Well-known places and sights on the Northside include:

- Abbey Street
- Abbey Theatre, the Irish National Theatre
- Ambassador Theatre
- Áras an Uachtaráin, the residence of the President
- Arbour Hill Prison
- Beaumont Hospital
- Blessington Street Basin
- Bull Island including Dollymount Strand
- Capel Street
- Casino at Marino
- Casino Model Railway Museum
- Castleknock Castle
- Clontarf Castle
- Croppies' Acre
- Connolly Station
- Croke Park
- The Custom House
- Dalymount Park
- Dorset Street
- Dublin City Gallery The Hugh Lane
- Dublin City University
- Dublin Port
- Dublin Zoo
- Dunsink Observatory
- EPIC The Irish Emigration Museum
- Farmleigh
- Four Courts
- Garden of Remembrance
- Gate Theatre
- General Post Office (GPO)
- Glasnevin Cemetery
- Grand Canal
- Grangegorman Military Cemetery
- Henrietta Street
- Henry Street
- Howth Castle
- Howth Head
- International Financial Services Centre
- Ireland's Eye
- Irish Writers Centre
- James Joyce Centre
- King's Inns
- Lambay Island
- Malahide Castle and regional park
- Mater Hospital
- Moore Street
- Morton Stadium
- Mountjoy Prison
- Mountjoy Square
- National Aquatic Centre
- National Botanic Gardens
- National Museum of Ireland (Collins Barracks)
- National Transport Museum of Ireland
- Newbridge Demesne
- North Circular Road
- O'Connell Street
- Old Jameson Whiskey Distillery
- Parnell Square
- Phoenix Park
- Rotunda Hospital
- Royal Canal
- Saint Anne's Park
- St. Brendan's Hospital, Dublin
- St Doulagh's Church
- St. Mary's Church
- St. Mary's Hospital (Phoenix Park)
- St Mary's Cathedral
- St. Michan's Church
- Smithfield
- Spire of Dublin
- Swords Castle
- Talbot Street
- The Helix
- Tolka Park
- Wellington Monument
- 3Arena

Major transport hubs include Connolly Station, Busáras (the national central bus station) and Dublin Airport. The main shopping area in the north inner city, and the busiest shopping street in Ireland, is Henry Street/Mary Street, just off O'Connell Street. Three of the five city-centre shopping centres are located on the Northside: the Jervis Shopping Centre, the Ilac Centre/Moore Street Mall, and the Irish Life Shopping Mall, along with Dublin's largest out-of-town centre, at Blanchardstown, and others at Swords, Coolock, Charlestown in northern Finglas, and Donaghmede. The Cineworld (UGC) cinema on Parnell Street is the largest cinema in Ireland with seventeen screens, while the Savoy, located on O'Connell Street and operated by IMC, is one of Ireland's oldest cinemas.
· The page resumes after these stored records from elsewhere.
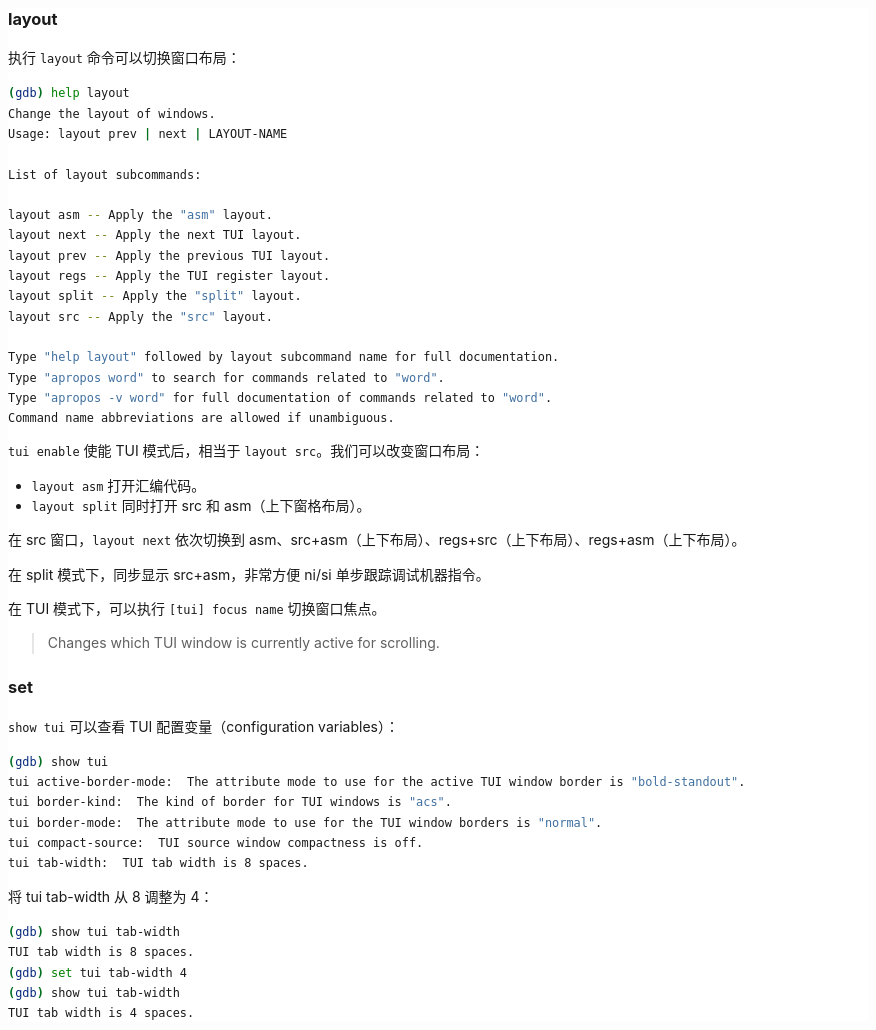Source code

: ### layout

执行 `layout` 命令可以切换窗口布局：

```bash
(gdb) help layout
Change the layout of windows.
Usage: layout prev | next | LAYOUT-NAME

List of layout subcommands:

layout asm -- Apply the "asm" layout.
layout next -- Apply the next TUI layout.
layout prev -- Apply the previous TUI layout.
layout regs -- Apply the TUI register layout.
layout split -- Apply the "split" layout.
layout src -- Apply the "src" layout.

Type "help layout" followed by layout subcommand name for full documentation.
Type "apropos word" to search for commands related to "word".
Type "apropos -v word" for full documentation of commands related to "word".
Command name abbreviations are allowed if unambiguous.
```

`tui enable` 使能 TUI 模式后，相当于 `layout src`。我们可以改变窗口布局：

*   `layout asm` 打开汇编代码。
*   `layout split` 同时打开 src 和 asm（上下窗格布局）。

在 src 窗口，`layout next` 依次切换到 asm、src+asm（上下布局）、regs+src（上下布局）、regs+asm（上下布局）。

在 split 模式下，同步显示 src+asm，非常方便 ni/si 单步跟踪调试机器指令。

在 TUI 模式下，可以执行 `[tui] focus name` 切换窗口焦点。

> Changes which TUI window is currently active for scrolling.

### set

`show tui` 可以查看 TUI 配置变量（configuration variables）：

```bash
(gdb) show tui
tui active-border-mode:  The attribute mode to use for the active TUI window border is "bold-standout".
tui border-kind:  The kind of border for TUI windows is "acs".
tui border-mode:  The attribute mode to use for the TUI window borders is "normal".
tui compact-source:  TUI source window compactness is off.
tui tab-width:  TUI tab width is 8 spaces.
```

将 tui tab-width 从 8 调整为 4：

```bash
(gdb) show tui tab-width
TUI tab width is 8 spaces.
(gdb) set tui tab-width 4
(gdb) show tui tab-width
TUI tab width is 4 spaces.
```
Institutions of higher education include the Grangegorman Campus of Technological University Dublin, the newest university established in Dublin, and Dublin City University, with its campus located primarily in Glasnevin and Drumcondra.

State bodies based on the Northside include Met Éireann (the national meteorological office), the Central Fisheries Board, Enterprise Ireland (the national enterprise and trade board), the National Standards Authority of Ireland, Sustainable Energy Authority of Ireland, the Marine Institute, the Department of Defence, the Department of Education and Youth, and the Department of Housing, Local Government and Heritage.